# [Passage provided]
........

Shortly after Terry Taylor joined the WWF in the summer of 1988, he was packaged as "The Red Rooster" and, paired with Heenan as his manager, given a novice wrestler gimmick, someone who could not navigate his way through matches without constant instructions from Heenan. Eventually, the Red Rooster grew tired of Heenan's demeaning style of coaching and turned against him, becoming a face. Shortly thereafter, on an episode of WWF Prime Time Wrestling, Heenan claimed to want to break off their relationship amicably, but it was a ruse to set Rooster up to be ambushed by Heenan's new protégé, long-time enhancement talent Steve Lombardi, who had just been reinvented as The Brooklyn Brawler.

==Event==

Other on-screen personnel
| Role: | Name: |
| Commentator | Gorilla Monsoon |
Jesse Ventura
| Interviewer | Gene Okerlund |
Tony Schiavone
Sean Mooney
| Ring announcer | Howard Finkel |
| Referees | Joey Marella |
Earl Hebner
Dave Hebner
Tim White
Freddie Sparta

===Preliminary matches===
WWF Women's Champion Rockin' Robin opened the show by performing "America the Beautiful".

The first match at WrestleMania V was between Hercules and King Haku. Haku attacked from behind to start, but Hercules used some power moves to get the advantage before he clotheslined Haku, sending him to the floor. He suplexed Haku in the ring, and hit him a series of elbow drops. After dominating Haku, Hercules focused his attention on Haku's (and his own former) manager Bobby Heenan. Haku nailed Hercules from behind, and hit him with two backbreakers for a near-fall. Hercules avoided a diving splash by Haku and hit him with a knee lift. He hit a series of clotheslines, and powerslammed Haku for a near-fall. He attempted a top rope maneuver, but when he came down, Haku caught him with a savate kick. Hercules fell in the corner, and Haku tried to open the middle rope as Hercules rolled away. Hercules ducked a clothesline and hit Haku with a bridging belly to back suplex to win the match.

........

# [Record excerpts]
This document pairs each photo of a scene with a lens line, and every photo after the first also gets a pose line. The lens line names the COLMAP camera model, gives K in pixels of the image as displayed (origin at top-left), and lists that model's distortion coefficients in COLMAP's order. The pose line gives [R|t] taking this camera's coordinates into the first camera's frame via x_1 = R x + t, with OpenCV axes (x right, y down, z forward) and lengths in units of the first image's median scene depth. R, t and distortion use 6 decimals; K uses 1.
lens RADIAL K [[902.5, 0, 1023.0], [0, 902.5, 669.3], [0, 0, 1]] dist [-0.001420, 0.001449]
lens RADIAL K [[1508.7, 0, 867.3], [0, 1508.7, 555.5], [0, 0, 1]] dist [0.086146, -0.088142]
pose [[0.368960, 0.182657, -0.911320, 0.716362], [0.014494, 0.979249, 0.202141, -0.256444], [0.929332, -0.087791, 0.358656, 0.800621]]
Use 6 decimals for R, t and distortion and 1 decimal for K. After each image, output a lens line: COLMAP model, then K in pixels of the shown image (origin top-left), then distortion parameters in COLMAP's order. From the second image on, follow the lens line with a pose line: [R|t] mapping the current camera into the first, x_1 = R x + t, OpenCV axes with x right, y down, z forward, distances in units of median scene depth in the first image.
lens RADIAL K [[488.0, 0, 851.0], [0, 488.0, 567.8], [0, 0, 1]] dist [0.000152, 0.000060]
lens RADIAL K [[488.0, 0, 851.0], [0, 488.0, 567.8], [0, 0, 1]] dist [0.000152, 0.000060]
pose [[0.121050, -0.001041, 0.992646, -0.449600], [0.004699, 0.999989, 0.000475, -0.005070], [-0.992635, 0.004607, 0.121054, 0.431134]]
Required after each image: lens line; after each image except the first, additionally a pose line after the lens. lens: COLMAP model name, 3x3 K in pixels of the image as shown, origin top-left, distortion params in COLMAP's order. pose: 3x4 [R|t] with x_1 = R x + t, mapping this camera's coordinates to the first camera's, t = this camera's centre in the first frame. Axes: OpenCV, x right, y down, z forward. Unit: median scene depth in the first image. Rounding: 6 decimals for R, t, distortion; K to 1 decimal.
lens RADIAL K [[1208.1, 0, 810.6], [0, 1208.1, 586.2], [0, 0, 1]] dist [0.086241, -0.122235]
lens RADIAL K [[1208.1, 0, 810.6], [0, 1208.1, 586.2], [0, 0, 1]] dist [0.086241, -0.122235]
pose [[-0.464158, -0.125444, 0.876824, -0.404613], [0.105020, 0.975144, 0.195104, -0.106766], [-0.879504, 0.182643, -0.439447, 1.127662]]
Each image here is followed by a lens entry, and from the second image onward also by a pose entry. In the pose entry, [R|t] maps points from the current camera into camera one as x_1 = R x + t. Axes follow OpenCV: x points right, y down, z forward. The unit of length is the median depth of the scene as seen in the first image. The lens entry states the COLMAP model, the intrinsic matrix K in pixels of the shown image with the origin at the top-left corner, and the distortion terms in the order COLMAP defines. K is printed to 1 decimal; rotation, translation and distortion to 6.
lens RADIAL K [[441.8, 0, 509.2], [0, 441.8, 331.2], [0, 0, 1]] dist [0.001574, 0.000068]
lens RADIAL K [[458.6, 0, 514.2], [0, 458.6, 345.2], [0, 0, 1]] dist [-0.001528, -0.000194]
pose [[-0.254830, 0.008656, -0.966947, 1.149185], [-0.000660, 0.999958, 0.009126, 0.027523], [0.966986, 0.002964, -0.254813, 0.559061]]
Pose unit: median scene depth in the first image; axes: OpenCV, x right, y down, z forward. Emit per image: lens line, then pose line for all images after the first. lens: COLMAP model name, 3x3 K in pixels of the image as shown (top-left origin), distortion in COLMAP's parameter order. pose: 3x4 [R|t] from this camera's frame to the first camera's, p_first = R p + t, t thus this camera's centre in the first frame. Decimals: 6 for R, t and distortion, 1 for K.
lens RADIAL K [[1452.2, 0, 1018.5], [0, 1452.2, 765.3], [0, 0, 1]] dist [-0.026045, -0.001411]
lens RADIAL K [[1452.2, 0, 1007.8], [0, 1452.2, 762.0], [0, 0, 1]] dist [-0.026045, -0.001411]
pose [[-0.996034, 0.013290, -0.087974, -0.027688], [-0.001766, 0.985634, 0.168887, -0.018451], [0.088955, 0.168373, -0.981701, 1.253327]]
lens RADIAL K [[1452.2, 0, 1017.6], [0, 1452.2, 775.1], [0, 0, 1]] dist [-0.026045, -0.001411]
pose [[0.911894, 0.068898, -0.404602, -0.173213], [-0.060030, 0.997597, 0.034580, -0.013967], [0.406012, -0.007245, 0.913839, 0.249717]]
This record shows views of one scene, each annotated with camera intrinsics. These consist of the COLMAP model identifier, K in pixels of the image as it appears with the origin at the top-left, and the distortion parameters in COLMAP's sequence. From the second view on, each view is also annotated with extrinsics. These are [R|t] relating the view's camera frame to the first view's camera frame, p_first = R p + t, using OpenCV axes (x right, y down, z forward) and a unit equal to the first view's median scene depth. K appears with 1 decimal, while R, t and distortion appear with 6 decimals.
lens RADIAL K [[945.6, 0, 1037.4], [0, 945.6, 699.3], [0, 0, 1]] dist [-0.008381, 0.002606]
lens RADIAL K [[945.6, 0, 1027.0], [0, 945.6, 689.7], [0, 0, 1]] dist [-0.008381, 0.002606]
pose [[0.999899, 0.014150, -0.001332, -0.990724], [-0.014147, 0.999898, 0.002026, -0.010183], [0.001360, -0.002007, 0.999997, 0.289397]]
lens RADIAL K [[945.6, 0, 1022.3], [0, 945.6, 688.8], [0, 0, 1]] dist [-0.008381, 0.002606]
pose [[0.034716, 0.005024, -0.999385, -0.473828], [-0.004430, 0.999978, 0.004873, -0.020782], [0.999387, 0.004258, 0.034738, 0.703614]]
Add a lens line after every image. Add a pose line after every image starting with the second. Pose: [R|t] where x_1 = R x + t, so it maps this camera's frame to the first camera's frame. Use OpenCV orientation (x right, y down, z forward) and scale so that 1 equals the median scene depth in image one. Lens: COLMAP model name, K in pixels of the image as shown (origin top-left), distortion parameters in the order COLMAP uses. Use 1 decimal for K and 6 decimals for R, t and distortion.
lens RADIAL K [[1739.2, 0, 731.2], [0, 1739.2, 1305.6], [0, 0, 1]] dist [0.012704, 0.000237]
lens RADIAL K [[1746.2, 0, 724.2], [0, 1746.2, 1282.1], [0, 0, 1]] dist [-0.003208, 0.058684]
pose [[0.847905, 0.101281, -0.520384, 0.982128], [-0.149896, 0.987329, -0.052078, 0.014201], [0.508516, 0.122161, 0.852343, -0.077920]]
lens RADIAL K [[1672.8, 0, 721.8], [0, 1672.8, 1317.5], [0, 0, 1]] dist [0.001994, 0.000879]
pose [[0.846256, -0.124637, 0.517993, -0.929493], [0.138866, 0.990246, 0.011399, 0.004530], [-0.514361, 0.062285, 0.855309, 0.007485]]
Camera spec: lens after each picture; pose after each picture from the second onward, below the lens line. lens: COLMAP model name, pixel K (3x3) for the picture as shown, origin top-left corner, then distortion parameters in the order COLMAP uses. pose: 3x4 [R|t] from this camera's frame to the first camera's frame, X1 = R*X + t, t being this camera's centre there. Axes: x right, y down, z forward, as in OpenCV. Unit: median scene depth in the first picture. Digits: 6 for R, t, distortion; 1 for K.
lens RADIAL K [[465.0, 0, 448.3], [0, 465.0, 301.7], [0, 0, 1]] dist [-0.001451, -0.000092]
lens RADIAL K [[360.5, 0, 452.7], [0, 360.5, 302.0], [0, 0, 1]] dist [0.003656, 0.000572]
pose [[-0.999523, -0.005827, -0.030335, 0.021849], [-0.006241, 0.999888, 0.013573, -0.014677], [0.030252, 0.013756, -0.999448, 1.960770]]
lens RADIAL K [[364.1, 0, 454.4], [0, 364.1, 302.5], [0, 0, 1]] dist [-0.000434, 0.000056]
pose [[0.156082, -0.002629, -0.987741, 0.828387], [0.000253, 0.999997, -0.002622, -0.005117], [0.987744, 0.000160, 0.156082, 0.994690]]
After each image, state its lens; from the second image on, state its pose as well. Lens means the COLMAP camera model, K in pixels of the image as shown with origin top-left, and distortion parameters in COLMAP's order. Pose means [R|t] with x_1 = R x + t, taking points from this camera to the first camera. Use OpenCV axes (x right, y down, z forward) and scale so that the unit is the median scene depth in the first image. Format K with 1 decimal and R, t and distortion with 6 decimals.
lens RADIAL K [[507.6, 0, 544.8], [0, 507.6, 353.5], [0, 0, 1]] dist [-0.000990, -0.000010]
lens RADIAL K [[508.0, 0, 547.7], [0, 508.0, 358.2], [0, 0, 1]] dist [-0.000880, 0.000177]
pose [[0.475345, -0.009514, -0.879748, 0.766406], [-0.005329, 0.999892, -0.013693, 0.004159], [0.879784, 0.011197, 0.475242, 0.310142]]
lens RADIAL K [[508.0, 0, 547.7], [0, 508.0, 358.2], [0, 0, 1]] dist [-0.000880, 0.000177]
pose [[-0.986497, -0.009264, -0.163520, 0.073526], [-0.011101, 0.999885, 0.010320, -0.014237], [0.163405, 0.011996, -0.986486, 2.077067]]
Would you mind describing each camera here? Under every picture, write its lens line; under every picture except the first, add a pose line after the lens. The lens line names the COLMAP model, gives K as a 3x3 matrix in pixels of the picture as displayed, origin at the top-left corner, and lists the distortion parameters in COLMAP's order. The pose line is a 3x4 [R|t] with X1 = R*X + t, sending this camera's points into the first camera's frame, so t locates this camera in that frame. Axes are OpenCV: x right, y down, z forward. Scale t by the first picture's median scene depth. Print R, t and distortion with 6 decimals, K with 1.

........

# [Exercise A]
List every referee named in the WrestleMania V text.
# [Exercise B]
Reproduce word for word the part of the WrestleMania V text that opens with the words containing "Shortly after Terry" and closes with "The Brooklyn Brawler.".
# [Exercise C]
According to the WrestleMania V text, with what move did Hercules win his match against Haku?

# [Exercise result A]
Joey Marella, Earl Hebner, Dave Hebner, Tim White, Freddie Sparta

# [Exercise result B]
Shortly after Terry Taylor joined the WWF in the summer of 1988, he was packaged as "The Red Rooster" and, paired with Heenan as his manager, given a novice wrestler gimmick, someone who could not navigate his way through matches without constant instructions from Heenan. Eventually, the Red Rooster grew tired of Heenan's demeaning style of coaching and turned against him, becoming a face. Shortly thereafter, on an episode of WWF Prime Time Wrestling, Heenan claimed to want to break off their relationship amicably, but it was a ruse to set Rooster up to be ambushed by Heenan's new protégé, long-time enhancement talent Steve Lombardi, who had just been reinvented as The Brooklyn Brawler.

# [Exercise result C]
A bridging belly to back suplex.